Alors que le taux de prélèvements obligatoires devrait rester sensiblement stable sur la durée de la programmation, la trajectoire de maîtrise des finances publiques s'appuie essentiellement sur le reflux de la dépense publique rapportée au PIB. Elle passerait de 55,9 % en 2023 à 53,8 % en 2027. Cet effort pèse en premier lieu sur l'État et les administrations centrales, dont les dépenses doivent diminuer en volume de 0,9 % chaque année sur la période de programmation, hors charge de la dette. L'effort demandé aux collectivités territoriales correspond à une baisse annuelle de 0,3 % de leurs dépenses en volume sur la durée de la programmation.

Afin de contribuer au respect de ces trajectoires ambitieuses, le Gouvernement propose, à l'occasion de la nouvelle lecture, de définir pour l'État un objectif de 6 milliards d'économies chaque année de 2025 à 2027, à documenter sur la base des revues de dépenses.

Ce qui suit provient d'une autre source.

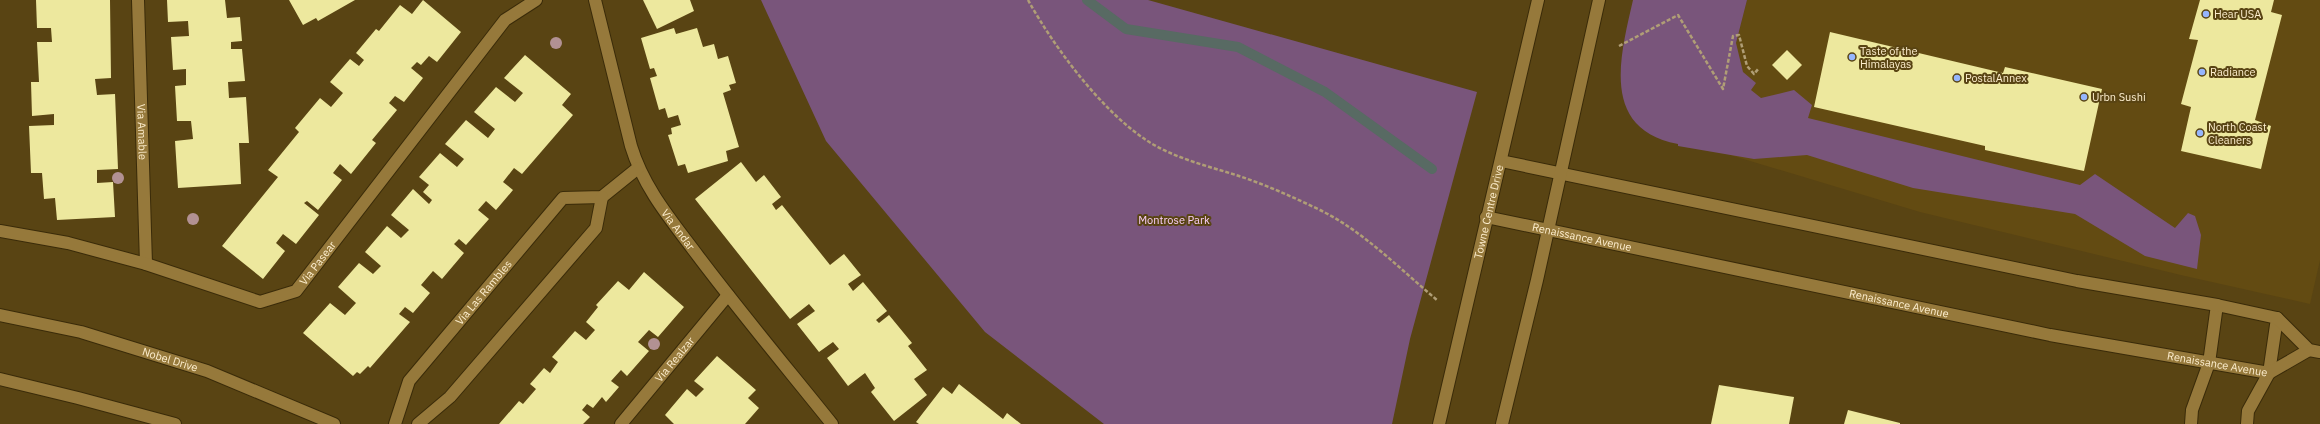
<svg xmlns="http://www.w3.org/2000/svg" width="2320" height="424" font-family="'IBM Plex Sans',sans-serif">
<rect width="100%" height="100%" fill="#594413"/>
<polygon fill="#634b12" points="1747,0 2320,0 2320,260 2310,304 2185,276 1920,212 1717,151 1736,43"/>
<g fill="#79557b">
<polygon points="761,0 1148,0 1477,92 1410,339 1392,424 1104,424 985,332 826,141"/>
<path d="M1633 0H1747L1736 43 1743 72 1756 83 1751 90 1761 98 1794 90 1812 105 1808 118 2080 185 2095 174 2175 228 2188 213 2195 216 2201 235 2197 269 2145 256 2075 214 1913 188 1807 155 1754 159 1678 146V144C1600 129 1620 57 1633 0Z"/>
</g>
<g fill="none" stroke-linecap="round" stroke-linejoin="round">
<polyline stroke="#586a63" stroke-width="10" points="1087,0 1126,29 1238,47 1325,92 1432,169"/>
</g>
<g fill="#ede89e">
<polygon points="36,0 110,0 111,78 95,79 97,95 115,94 118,169 97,170 97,183 113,182 115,217 57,220 55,198 44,199 42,173 31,173 29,126 54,125 54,114 32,116 31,82 39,82 37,42 52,42 51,28 37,28"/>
<polygon points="167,0 225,0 227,18 240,17 242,41 231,42 231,49 242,49 245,81 228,82 229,98 246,97 249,143 239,143 241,184 178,188 175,141 193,139 191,121 177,121 175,86 186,85 186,69 173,70 171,37 189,36 188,21 168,22"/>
<polygon points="289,0 355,0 318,21 316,18 303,25"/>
<polygon points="423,0 461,32 437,62 429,56 421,65 417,62 411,68 423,78 404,102 395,96 389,103 397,110 372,140 376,143 351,174 340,164 333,173 342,180 318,210 307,201 304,203 319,215 296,244 283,234 276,243 285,251 263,279 222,246 278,177 268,170 299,132 295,128 320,98 331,107 343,93 330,82 350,59 359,66 364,60 356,53 376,29 379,31 400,5 412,14"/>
<polygon points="643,0 690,0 694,11 657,29"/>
<polygon points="2200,0 2274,0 2271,12 2282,15 2255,120 2271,126 2261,169 2181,151 2191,107 2181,104 2198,40 2189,39"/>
<polygon points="674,28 676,34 697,28 703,47 714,44 718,59 728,56 736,83 729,85 731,90 723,93 739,147 726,151 728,161 688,173 685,164 678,166 668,135 672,134 671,128 681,125 678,115 668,118 665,108 659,110 650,78 657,76 654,68 650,69 641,38"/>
<polygon points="1830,32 2003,73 2005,67 2102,89 2084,171 1985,150 1985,146 1814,107"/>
<polygon points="1787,50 1802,65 1787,80 1772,65"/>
<polygon points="525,55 571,94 562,105 573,115 522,174 514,168 503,182 513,190 496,210 486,201 478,210 489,219 466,245 459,239 454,244 464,253 442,279 433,271 421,285 430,293 413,313 405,307 399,314 410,322 370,368 368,366 360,374 357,372 353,376 303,333 330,303 345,315 356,303 338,287 359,263 373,274 381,266 365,252 387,226 401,238 409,230 391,215 413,189 429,204 432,200 423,192 429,185 419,177 440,153 457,167 464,159 445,144 466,120 488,138 495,129 474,112 496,87 515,102 523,93 504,78"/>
<polygon points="741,162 756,182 764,175 781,197 772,204 776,210 782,205 830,265 844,254 861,275 848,284 853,291 863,282 887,311 876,320 879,323 889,315 912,343 908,346 927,370 914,379 927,395 894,421 871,392 875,388 865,373 848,386 827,358 839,349 833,342 819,352 797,324 815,311 809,304 790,319 695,199"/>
<polygon points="644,272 684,307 658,337 649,330 638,342 649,351 627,376 621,370 611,381 619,387 606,402 602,397 593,408 587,404 582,410 590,417 583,424 499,424 519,401 523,404 536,389 530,384 544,368 550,373 558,362 552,357 575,331 586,340 595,330 586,322 598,307 596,305 618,281 629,290"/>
<polygon points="717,356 756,390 748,398 759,408 745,424 674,424 665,415 687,389 696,397 704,389 694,381"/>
<polygon points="959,384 1003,419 1007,413 1021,424 919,424 916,422 943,387 952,394"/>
<polygon points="1719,385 1794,397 1789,424 1711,424"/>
<polygon points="1848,410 1900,423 1900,424 1844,424"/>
</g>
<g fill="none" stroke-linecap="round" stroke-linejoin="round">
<g stroke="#3a2b09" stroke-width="14">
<g id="lane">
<polyline points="2191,424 2192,410 2209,363 2217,305"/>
<polyline points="2247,424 2248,411 2269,373 2277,318"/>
</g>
</g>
<g stroke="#3a2b09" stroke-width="14">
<g id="street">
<path id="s1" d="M138 0 146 264"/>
<path id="s2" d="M595 0 631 146C644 189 672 221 698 256 741 313 787 368 832 424"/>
<path id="s3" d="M0 231 68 243 146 264 260 302 296 291 505 20 536 0"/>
<path id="s4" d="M395 424 409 381 563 198 602 197 638 168"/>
<polyline points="418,424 450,397 596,228 602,197"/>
<path id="s5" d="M621 424 728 295"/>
</g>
</g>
<g stroke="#3a2b09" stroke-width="14">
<g id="secondary">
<polyline points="1501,161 2077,281 2217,305 2277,318 2309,350 2320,352"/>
<path id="s6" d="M1486 217 2050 335 2269 373 2309 350"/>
<path id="s7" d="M0 315 81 332 207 371 334 424"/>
<polyline points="0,379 78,398 175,424"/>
<path id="s8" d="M1439 424 1538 0"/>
<polyline points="1502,424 1537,280 1599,0"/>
</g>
</g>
<g stroke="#b09e76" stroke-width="2.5" stroke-dasharray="4 2" stroke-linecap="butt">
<path d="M1028 0C1054 47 1101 110 1146 140 1173 158 1208 166 1239 176 1266 185 1293 197 1320 210 1363 231 1400 269 1437 300"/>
<polyline points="1619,46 1678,15 1723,89 1733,36 1739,35 1747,66 1754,74 1759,68"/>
</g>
<use href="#lane" stroke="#96793b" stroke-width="12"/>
<use href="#street" stroke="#96793b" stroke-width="12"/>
<use href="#secondary" stroke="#96793b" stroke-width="12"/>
</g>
<g fill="#b29193">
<circle cx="556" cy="43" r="6"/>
<circle cx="118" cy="178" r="6"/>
<circle cx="193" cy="219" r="6"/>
<circle cx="654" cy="344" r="6"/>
</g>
<g fill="#96b6fd" stroke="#594413" stroke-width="1.5">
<circle cx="2206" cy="14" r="4"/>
<circle cx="1852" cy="57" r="4"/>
<circle cx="2202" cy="72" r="4"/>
<circle cx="1957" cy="78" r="4"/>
<circle cx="2084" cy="97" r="4"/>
<circle cx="2200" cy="133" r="4"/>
</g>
<g text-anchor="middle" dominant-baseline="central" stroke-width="4" stroke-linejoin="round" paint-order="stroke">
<g font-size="11" fill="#fdeece" stroke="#594413" text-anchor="start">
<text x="2214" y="14">Hear USA</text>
<text x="1860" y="51">Taste of the<tspan x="1860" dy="13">Himalayas</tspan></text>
<text x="2210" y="72">Radiance</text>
<text x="1965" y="78">PostalAnnex</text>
<text x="2092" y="97">Urbn Sushi</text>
<text x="2208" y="127">North Coast<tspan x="2208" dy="13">Cleaners</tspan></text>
</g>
<g font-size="11" fill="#fdeece" stroke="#594413">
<text stroke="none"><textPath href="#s1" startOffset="132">Via Amable</textPath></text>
<text stroke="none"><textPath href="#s8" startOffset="218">Towne Centre Drive</textPath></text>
<text stroke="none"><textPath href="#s2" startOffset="247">Via Andar</textPath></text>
<text stroke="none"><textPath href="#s6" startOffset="98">Renaissance Avenue</textPath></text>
<text stroke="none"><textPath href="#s3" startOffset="343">Via Pasear</textPath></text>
<text stroke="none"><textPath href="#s4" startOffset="161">Via Las Rambles</textPath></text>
<text stroke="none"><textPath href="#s6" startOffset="422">Renaissance Avenue</textPath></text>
<text stroke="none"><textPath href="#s7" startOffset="176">Nobel Drive</textPath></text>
<text stroke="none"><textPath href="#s5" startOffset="84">Via Realzar</textPath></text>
<text stroke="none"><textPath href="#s6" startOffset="746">Renaissance Avenue</textPath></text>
</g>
<g font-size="11" fill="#fbd0fc" stroke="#594413">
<text x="1174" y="220">Montrose Park</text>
</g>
</g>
</svg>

Trajectoire plus ambitieuse, effort accru sur la dépense publique – notamment pour l'État –, fixation d'objectifs chiffrés d'économies documentées par des travaux d'évaluation et suppression de tout dispositif d'encadrement des dépenses réelles de fonctionnement des collectivités territoriales : à l'occasion de la nouvelle lecture, la trajectoire réaliste proposée par le Gouvernement, tout comme les moyens de la respecter, se rapproche de la vision de la maîtrise des finances publiques exposée par le Sénat lors de l'examen du texte à l'automne 2022 – même si celui-ci avait alors proposé une trajectoire plus exigeante.

La nouvelle lecture doit être l'occasion de poursuivre la navette de façon constructive dans la perspective d'un rapprochement des positions.

Au demeurant, la définition de la trajectoire de nos finances publiques est loin d'être le seul sujet du texte. Il prévoit d'autres avancées importantes : de nouveaux dispositifs d'évaluation et d'encadrement des dépenses fiscales et sociales ainsi que des aides aux entreprises ; le principe du plafonnement de toutes les taxes affectées et l'encadrement de la fixation des plafonds correspondants ; la définition d'une trajectoire de baisse du poids relatif des dépenses publiques défavorables à l'environnement.

En conclusion, de nombreuses raisons militent pour doter à court terme notre pays d'une LPFP. Il s'agit de respecter l'encadrement constitutionnel, organique et communautaire de nos finances publiques, qui implique la fixation d'une trajectoire de maîtrise de celles-ci et de désendettement. Il convient de garantir que notre pays pourra bénéficier des fonds du plan de relance européen. Il faut mettre en place et développer des outils de bonne gestion financière. Enfin, il est nécessaire que le Parlement se dote d'outils de suivi et de contrôle du Gouvernement.

Je forme le vœu que des oppositions, qui ont des visions antagonistes en matière de dépenses publiques – les uns parlant d'austérité, les autres de gabegie – ne s'allieront pas pour faire échouer ce texte ambitieux, mais équilibré, et que le sens de l'intérêt général conduira certains groupes d'opposition à vouloir doter notre pays d'une LPFP.